The ANMF (Vic Branch) has welcomed the Andrews Government’s announcement of $13.2 million additional funding to help meet the growing demand for many public maternity services in Victoria.
There has been an unexpected increase in births in Victoria, with an additional 1,423 births between April and August 2021 compared to the same period in 2020. In some growth areas of Victoria, health services are expecting up to 20 per cent more births than in 2020.
ANMF has been meeting with ANMF midwifery members, health services, Safer Care Victoria and the Victorian Department of Health to advance immediate and longer-term initiatives to address the staffing challenges.
Health Minister Martin Foley announced on 9 July 2021 the additional funding would be spent on an extra 175 (full time equivalent) staff at 38 health services across Victoria.
It can be used to increase the night shift postnatal ward ratio, implementation of registered undergraduate students of midwifery (RUSOM) models – above the ratios, and an additional appropriately skilled nurse or midwife to assist with unwell neonates on the ward.

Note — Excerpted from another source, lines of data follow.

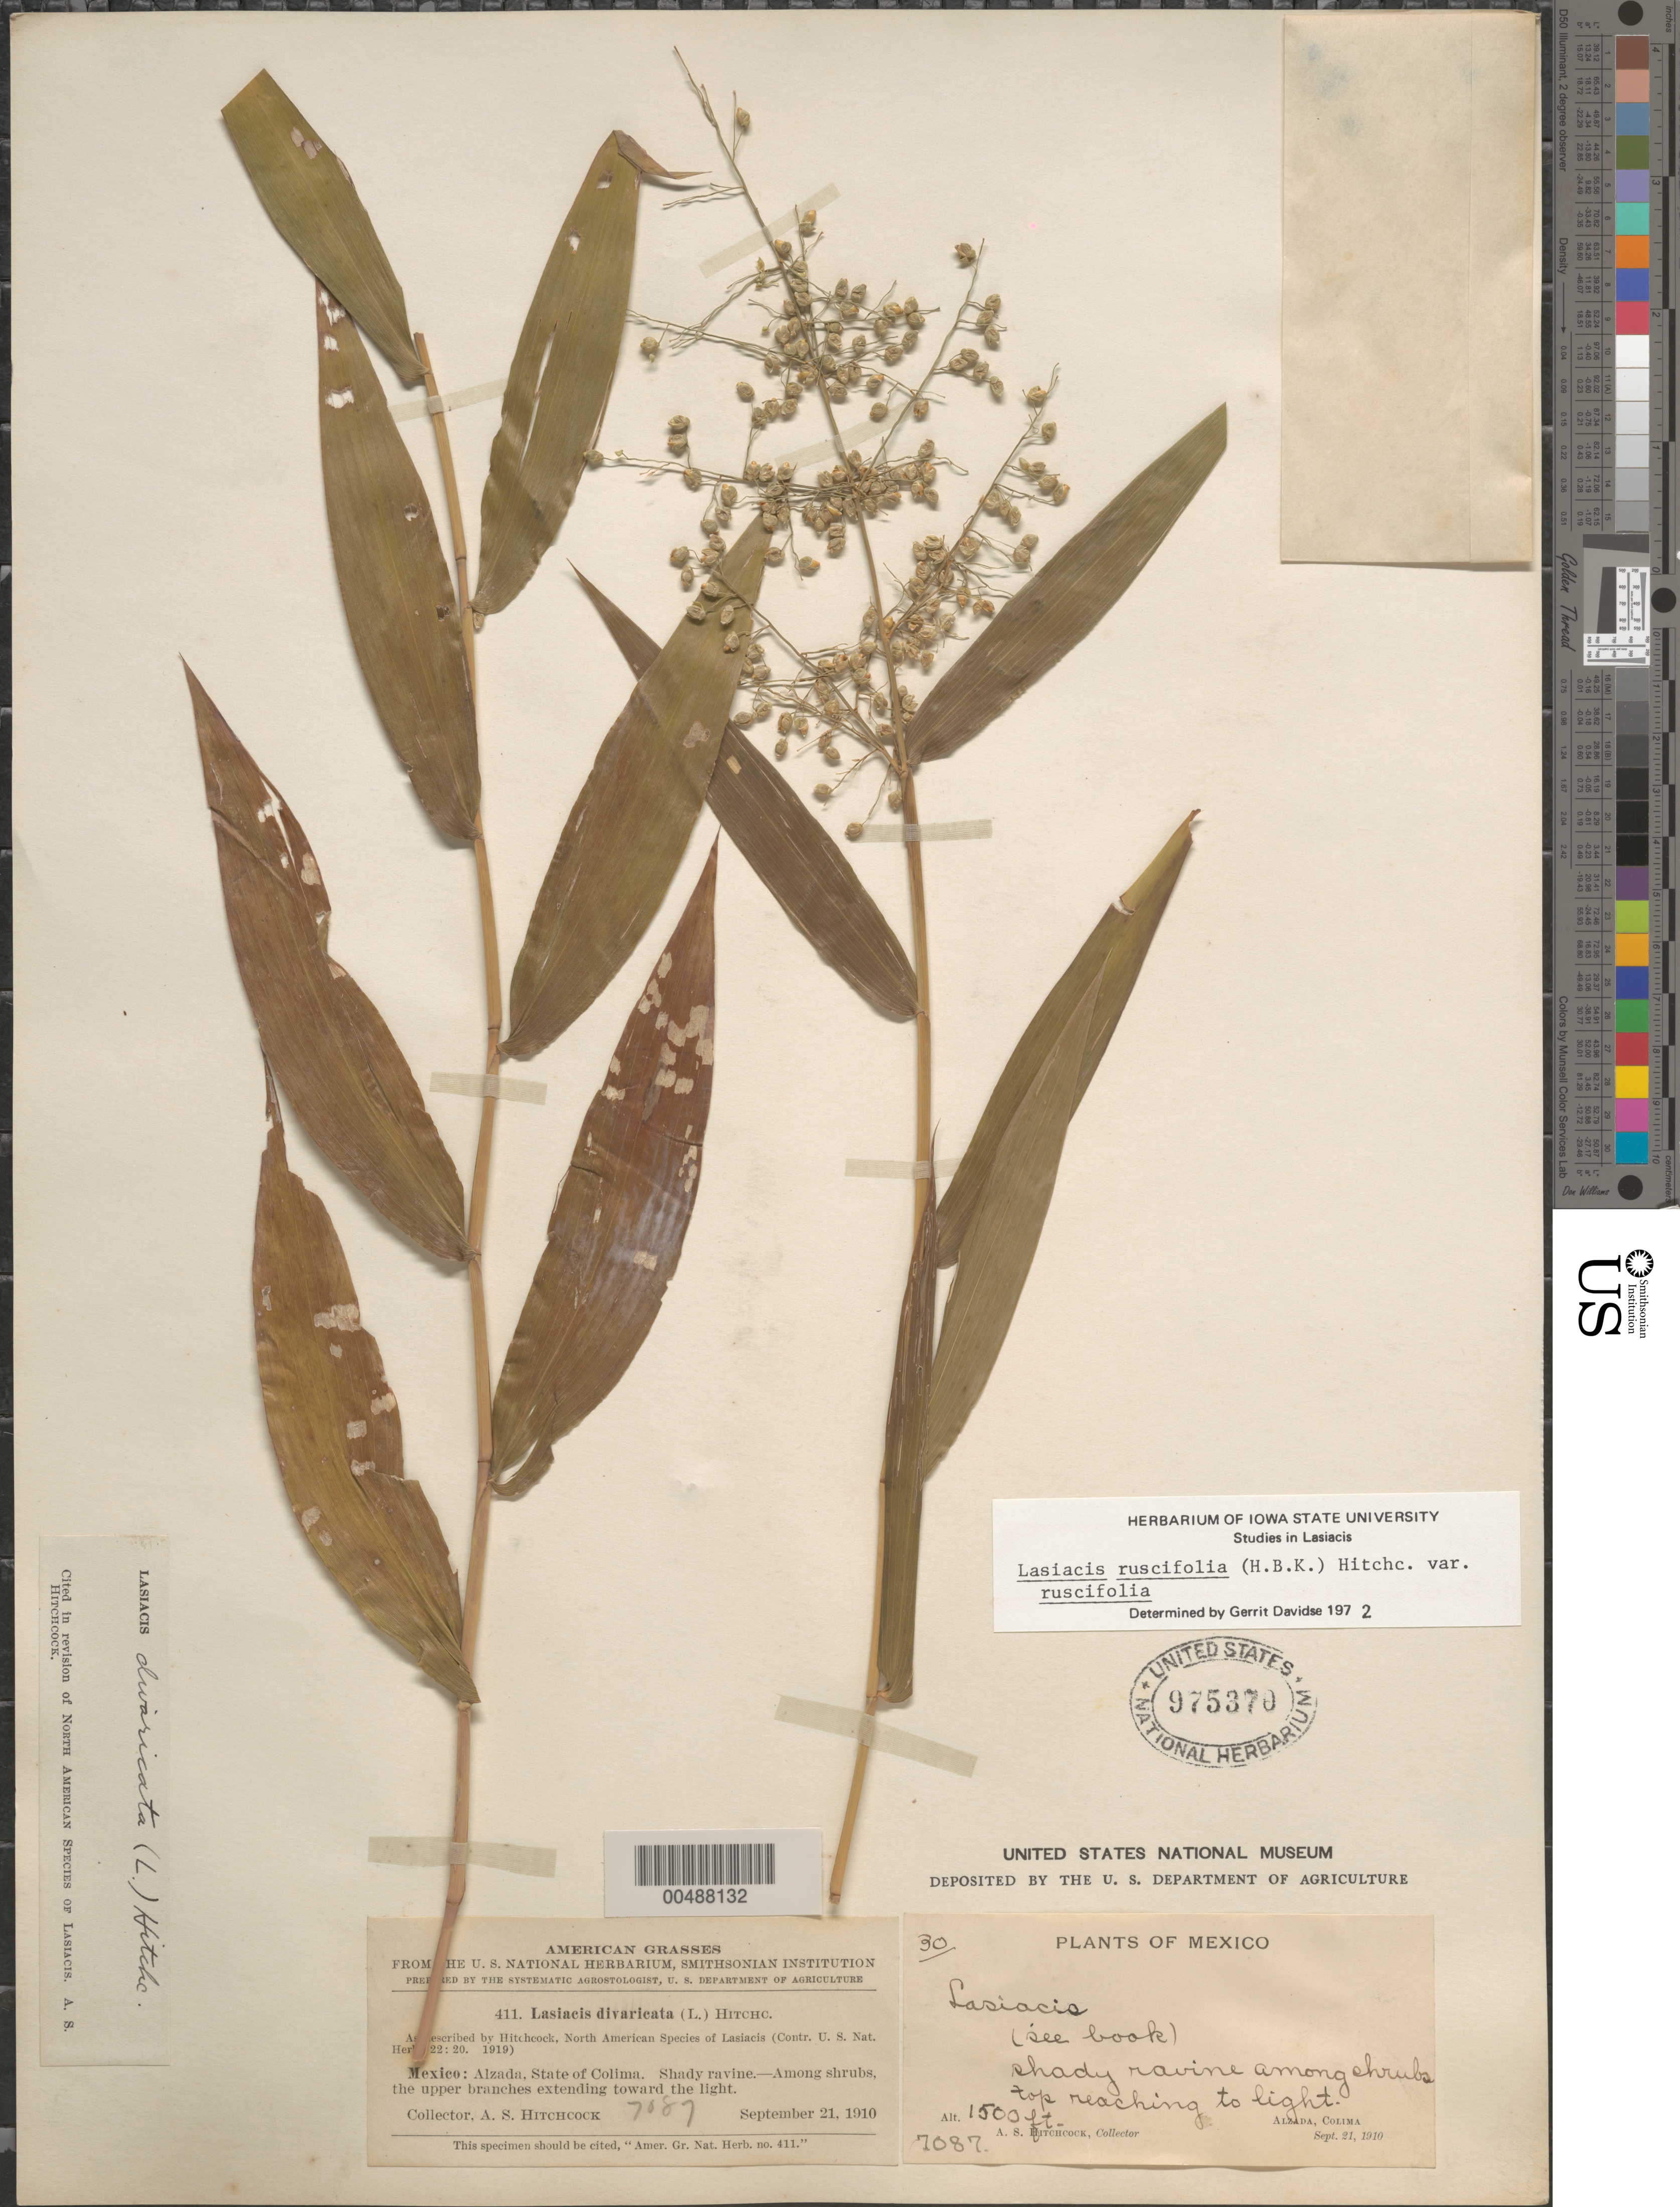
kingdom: Plantae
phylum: Tracheophyta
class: Liliopsida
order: Poales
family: Poaceae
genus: Lasiacis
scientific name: Lasiacis ruscifolia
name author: (Kunth) Hitchc.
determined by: Davidse, Gerrit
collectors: A. S. Hitchcock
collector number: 7087/411/30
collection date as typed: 21 Sep 1910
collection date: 1910-09-21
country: Mexico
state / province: Colima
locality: Alzada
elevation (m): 457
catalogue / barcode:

Funding can also be used to create better systems to fill unplanned vacancies. For example, ANMF recommended (based on the experience of Western Health) a dedicated midwifery allocations officer who could call midwives individually rather than sending text messages to all midwives, which was fuelling anxiety.
The funding is to be spent over the next six months and the initiatives will be evaluated to inform longer-term strategies. ANMF organisers together with Job Reps will be meeting with their services management to implement strategies funded by their services allocation. The government required maternity services to report to the Department of Health by 31 July on how the funding would be spent.
ANMF (Vic Branch) Secretary Lisa Fitzpatrick said Mr Foley had listened to midwives and the ANMF, and the ANMF was cautiously optimistic that the funding would resolve the workload issues. However evaluation will be a critical part of the process.
Ms Fitzpatrick said the ANMF and the government were working to build midwifery workforce capacity through the government’s 2018 election commitment $50 million workforce development fund and the ANMF’s $750,000 annual fee grants for post-graduate study. This financial year the ANMF annual grant funding had provided $123,031 to support a further 20 nurses across metropolitan and regional Victoria to undertake postgraduate studies in midwifery.